Jenkins DJ, Kendall CW, Faulkner DA, Nguyen T, Kemp T, Marchie A, Wong JM, de Souza R, Emam A, Vidgen E, Trautwein EA, Lapsley KG, Holmes C, Josse RG, Leiter LA, Connelly PW, Singer W. · Clinical Nutrition and Risk Factor Modification Center, St Michael's Hospital, Toronto, Ontario, Canada. · Am J Clin Nutr. · Pubmed #16522904 links to  free full text

Abstract: BACKGROUND: Cholesterol-lowering foods may be more effective when consumed as combinations rather than as single foods. OBJECTIVES: Our aims were to determine the effectiveness of consuming a combination of cholesterol-lowering foods (dietary portfolio) under real-world conditions and to compare these results with published data from the same participants who had undergone 4-wk metabolic studies to compare the same dietary portfolio with the effects of a statin. DESIGN: For 12 mo, 66 hyperlipidemic participants were prescribed diets high in plant sterols (1.0 g/1000 kcal), soy protein (22.5 g/1000 kcal), viscous fibers (10 g/1000 kcal), and almonds (23 g/1000 kcal). Fifty-five participants completed the 1-y study. The 1-y data were also compared with published results on 29 of the participants who had also undergone separate 1-mo metabolic trials of a diet and a statin. RESULTS: At 3 mo and 1 y, mean (+/-SE) LDL-cholesterol reductions appeared stable at 14.0 +/- 1.6% (P < 0.001) and 12.8 +/- 2.0% (P < 0.001), respectively (n = 66).
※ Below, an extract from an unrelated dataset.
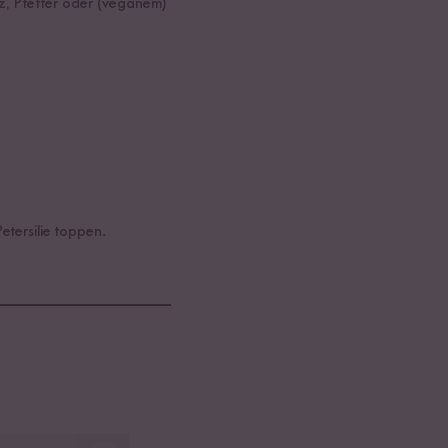
, Pfeffer oder (veganem)
tersilie toppen.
These reductions were less than those observed after the 1-mo metabolic diet and statin trials. Nevertheless, 31.8% of the participants (n = 21 of 66) had LDL-cholesterol reductions of >20% at 1 y (x +/- SE: -29.7 +/- 1.6%). The LDL-cholesterol reductions in this group were not significantly different from those seen after their respective metabolically controlled portfolio or statin treatments. A correlation was found between total dietary adherence and LDL-cholesterol change (r = -0.42, P < 0.001). Only 2 of the 26 participants with <55% compliance achieved LDL-cholesterol reductions >20% at 1 y. CONCLUSIONS: More than 30% of motivated participants who ate the dietary portfolio of cholesterol-lowering foods under real-world conditions were able to lower LDL-cholesterol concentrations >20%, which was not significantly different from their response to a first-generation statin taken under metabolically controlled conditions.